Fishman explained that the deal with Penn is different than most agreements with academic entities because it is a “multi-part contract.” Novartis has “an investigational potential drug, plus the ability and the willingness to do to the work around the actual manufacturing of this, which is not part of the usual, standard relationship with a university. Plus, what’s even more exciting is the ability to keep this in new directions of research around immunotherapy, in general.”  He also added that this agreement is another way Novartis is trying to grow and expand their translational research focus.   
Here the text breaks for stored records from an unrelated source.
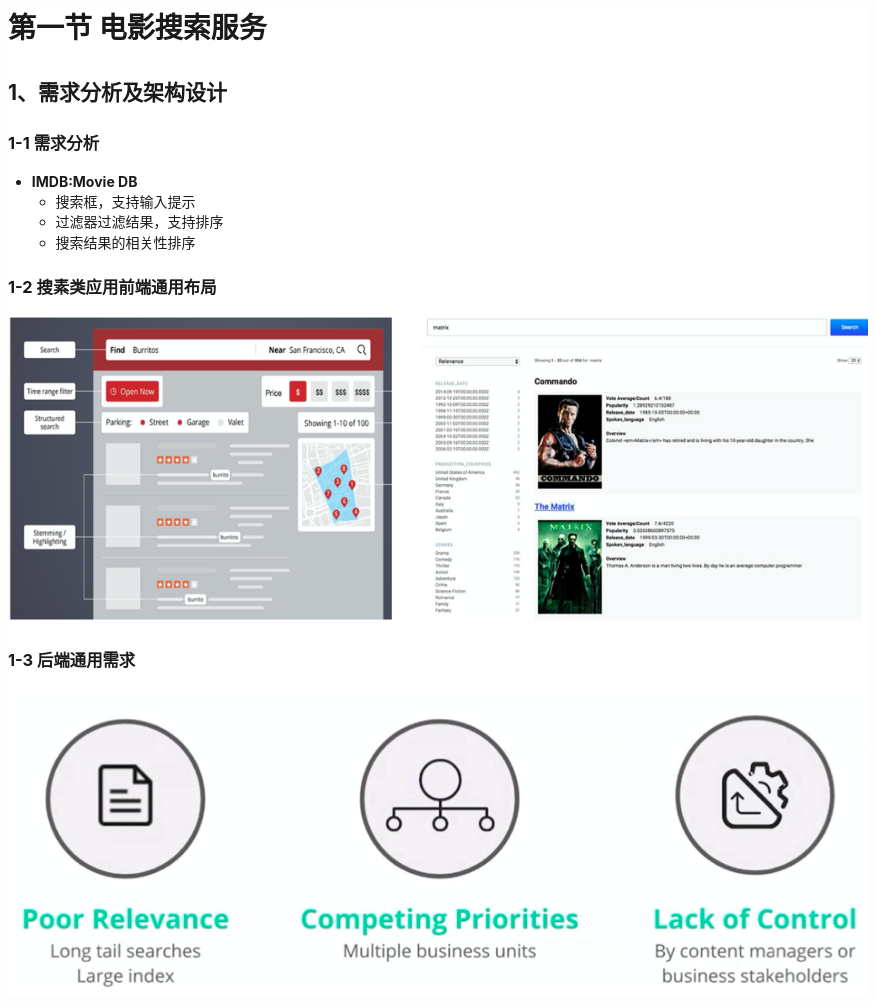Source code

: # **第一节  电影搜索服务**

## **1、需求分析及架构设计**

### **1-1 需求分析**

* **IMDB:Movie DB**
	* 搜索框，支持输入提示
	* 过滤器过滤结果，支持排序
	* 搜索结果的相关性排序

### **1-2 搜素类应用前端通用布局**

![Alt Image Text](../images/chap17_1_1.png "Body image")

### **1-3 后端通用需求**

![Alt Image Text](../images/chap17_1_2.png "Body image")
The rest of the interview focused on the particular drugs Novartis will be developing in collaboration with Penn.  Fishman noted that the goal of this collaborative effort is to not only make the CARt systems as effective as possible, but for other cancers as well. Other cancers Novartis is working on B-cell malignancies such as CLL (chronic lymphocytic leukemia). Novartis also wants to start studying CARt-19 for other cancers that express CD-19, such as acute lymphocytic leukemia, or diffuse large B-cell lymphomas. Then, over time, Fishman said the company would want to identify antigens on other tumors that would be amenable to this type of targeting.  

Ultimately, Penn and Novartis should be applauded for this collaboration and other academic medical centers and companies should follow in their footsteps.  The more companies can begin to work together and collaborate on finding new ways to approach diseases such as cancer, the better chances patients have for receiving timely and effective treatment.